=== SOURCE TEXT ===

A great surprise this year was receiving the (second ever) Teaching Green Fellowship from the American Chemical Society Green Chemistry Institute. The award supported our green chemistry work in Summer 2025 and travel for Nora O’Connor ’26 and me to the Green Chemistry and Engineering Conference in Pittsburgh in June. Nora gave a poster presentation, and I gave four(!) talks at the conference. Two other honors this year for Nora, who’s doing her thesis in my group, are an Astronaut Scholarship and an American Chemical Society Organic Division Summer Undergraduate Research Fellowship.
Twenty-twenty-five was a great year for trying out new lab experiments. We made some greener (less toxic) adjustments to several organic lab experiments: solid-phase peptide synthesis, pyridine cyclization, ferrocene chromatography, plant perfume synthesis, moclobemide synthesis and a new polymerization/functionalization. Half of these experiments were new and co-developed with Spencer Brucks, including the pyridine cyclization experiment that was published this year in the Journal of Chemical Education: “A pyridine cyclization cascade with and without dichloromethane.” Three of the primary contributors to this project were Nora O’Connor ’26, Tanner Gasteazoro ’25 and Luke Stemple ’24.

=== DATA EXTRACT ===

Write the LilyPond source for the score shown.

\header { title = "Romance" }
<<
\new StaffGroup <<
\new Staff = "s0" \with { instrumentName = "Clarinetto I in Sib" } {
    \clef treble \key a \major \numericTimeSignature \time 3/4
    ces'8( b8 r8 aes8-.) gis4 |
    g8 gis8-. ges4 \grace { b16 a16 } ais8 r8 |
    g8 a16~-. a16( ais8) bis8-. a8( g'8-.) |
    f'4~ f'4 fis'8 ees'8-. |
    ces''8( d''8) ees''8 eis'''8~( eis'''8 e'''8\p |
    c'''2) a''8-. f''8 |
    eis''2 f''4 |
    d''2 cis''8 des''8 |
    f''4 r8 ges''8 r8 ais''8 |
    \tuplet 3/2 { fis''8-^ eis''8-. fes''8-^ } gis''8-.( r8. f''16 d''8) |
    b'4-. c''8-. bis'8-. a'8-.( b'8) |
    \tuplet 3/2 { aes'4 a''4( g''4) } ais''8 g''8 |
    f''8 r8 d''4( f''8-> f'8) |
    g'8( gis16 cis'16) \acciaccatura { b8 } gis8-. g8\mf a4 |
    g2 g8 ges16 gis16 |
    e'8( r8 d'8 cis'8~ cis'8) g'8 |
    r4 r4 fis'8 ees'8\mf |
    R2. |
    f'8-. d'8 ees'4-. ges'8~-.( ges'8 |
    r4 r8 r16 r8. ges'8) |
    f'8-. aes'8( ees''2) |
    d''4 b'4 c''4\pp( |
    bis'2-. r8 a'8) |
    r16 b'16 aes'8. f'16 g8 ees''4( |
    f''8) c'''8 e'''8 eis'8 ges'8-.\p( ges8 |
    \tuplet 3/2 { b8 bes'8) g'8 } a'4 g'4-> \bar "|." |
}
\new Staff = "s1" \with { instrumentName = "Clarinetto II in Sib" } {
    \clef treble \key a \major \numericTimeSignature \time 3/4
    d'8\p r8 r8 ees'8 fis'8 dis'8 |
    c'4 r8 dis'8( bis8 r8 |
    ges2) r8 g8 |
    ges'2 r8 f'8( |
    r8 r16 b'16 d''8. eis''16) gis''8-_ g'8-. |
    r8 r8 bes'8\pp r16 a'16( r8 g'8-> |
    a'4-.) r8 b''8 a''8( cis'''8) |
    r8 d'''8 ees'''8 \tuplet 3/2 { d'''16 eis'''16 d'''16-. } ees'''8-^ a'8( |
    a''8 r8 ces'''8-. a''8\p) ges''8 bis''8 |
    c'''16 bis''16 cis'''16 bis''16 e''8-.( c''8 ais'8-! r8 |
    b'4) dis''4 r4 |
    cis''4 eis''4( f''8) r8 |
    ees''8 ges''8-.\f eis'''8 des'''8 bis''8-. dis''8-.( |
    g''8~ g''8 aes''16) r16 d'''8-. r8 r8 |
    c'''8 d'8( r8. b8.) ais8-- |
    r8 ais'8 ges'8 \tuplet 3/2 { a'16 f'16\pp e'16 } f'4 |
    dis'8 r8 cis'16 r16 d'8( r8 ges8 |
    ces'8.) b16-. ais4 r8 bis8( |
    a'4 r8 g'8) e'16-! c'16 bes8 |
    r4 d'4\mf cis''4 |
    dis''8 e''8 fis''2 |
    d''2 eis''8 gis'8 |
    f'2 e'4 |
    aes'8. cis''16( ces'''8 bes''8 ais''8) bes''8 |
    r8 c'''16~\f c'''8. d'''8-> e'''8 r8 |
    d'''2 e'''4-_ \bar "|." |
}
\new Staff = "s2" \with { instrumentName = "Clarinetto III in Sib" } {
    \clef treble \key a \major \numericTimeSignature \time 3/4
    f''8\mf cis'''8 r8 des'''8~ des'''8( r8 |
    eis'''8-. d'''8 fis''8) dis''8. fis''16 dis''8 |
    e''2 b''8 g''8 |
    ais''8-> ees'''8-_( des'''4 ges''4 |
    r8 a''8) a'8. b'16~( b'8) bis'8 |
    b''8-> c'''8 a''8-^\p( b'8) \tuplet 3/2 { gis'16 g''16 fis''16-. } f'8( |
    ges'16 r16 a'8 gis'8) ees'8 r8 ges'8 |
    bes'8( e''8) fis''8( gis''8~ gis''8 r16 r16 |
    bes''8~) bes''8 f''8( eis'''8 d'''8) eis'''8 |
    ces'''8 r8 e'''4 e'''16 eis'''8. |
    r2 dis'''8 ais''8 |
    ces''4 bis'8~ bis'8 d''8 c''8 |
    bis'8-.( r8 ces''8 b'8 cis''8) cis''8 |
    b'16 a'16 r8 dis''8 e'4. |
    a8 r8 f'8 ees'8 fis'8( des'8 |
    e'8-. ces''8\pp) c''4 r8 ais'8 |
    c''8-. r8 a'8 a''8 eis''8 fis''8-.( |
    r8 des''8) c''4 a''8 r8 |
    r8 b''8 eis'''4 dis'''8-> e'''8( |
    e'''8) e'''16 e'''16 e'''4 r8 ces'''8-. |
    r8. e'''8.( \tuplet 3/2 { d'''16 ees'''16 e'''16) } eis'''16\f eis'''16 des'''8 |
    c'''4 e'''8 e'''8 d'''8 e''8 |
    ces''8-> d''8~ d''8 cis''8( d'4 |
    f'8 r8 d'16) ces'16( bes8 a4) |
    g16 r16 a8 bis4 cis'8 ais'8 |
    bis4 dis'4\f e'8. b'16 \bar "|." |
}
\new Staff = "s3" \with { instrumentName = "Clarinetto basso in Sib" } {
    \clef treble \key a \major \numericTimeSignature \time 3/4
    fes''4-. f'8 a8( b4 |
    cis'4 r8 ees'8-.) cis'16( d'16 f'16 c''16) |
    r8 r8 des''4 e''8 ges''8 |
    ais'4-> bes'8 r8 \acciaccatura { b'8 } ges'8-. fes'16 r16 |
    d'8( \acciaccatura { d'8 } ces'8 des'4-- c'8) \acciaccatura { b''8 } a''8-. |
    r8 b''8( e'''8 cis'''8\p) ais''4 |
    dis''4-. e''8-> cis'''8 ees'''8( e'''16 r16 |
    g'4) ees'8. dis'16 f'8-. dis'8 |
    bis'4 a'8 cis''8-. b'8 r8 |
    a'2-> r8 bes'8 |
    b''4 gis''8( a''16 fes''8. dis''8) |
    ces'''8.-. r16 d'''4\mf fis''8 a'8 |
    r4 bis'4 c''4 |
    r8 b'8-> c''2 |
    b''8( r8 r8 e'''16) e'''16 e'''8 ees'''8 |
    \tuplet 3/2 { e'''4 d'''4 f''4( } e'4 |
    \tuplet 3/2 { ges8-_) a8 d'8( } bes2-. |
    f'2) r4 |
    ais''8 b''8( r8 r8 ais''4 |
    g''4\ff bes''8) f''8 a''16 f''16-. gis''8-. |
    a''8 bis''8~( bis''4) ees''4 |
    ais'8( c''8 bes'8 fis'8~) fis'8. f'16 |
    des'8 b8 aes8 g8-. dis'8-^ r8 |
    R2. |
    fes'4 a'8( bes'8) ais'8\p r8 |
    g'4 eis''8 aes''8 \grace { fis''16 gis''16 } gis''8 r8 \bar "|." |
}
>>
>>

===

REQUIREMENT A
From the green chemistry passage, extract the portion starting at "A great surprise" and ending at "Undergraduate Research Fellowship.", without altering any wording.
REQUIREMENT B
List every organic lab experiment that the green chemistry passage says received greener adjustments.

PROBLEM SOLUTION A
A great surprise this year was receiving the (second ever) Teaching Green Fellowship from the American Chemical Society Green Chemistry Institute. The award supported our green chemistry work in Summer 2025 and travel for Nora O’Connor ’26 and me to the Green Chemistry and Engineering Conference in Pittsburgh in June. Nora gave a poster presentation, and I gave four(!) talks at the conference. Two other honors this year for Nora, who’s doing her thesis in my group, are an Astronaut Scholarship and an American Chemical Society Organic Division Summer Undergraduate Research Fellowship.

PROBLEM SOLUTION B
- Solid-phase peptide synthesis
- Pyridine cyclization
- Ferrocene chromatography
- Plant perfume synthesis
- Moclobemide synthesis
- A new polymerization/functionalization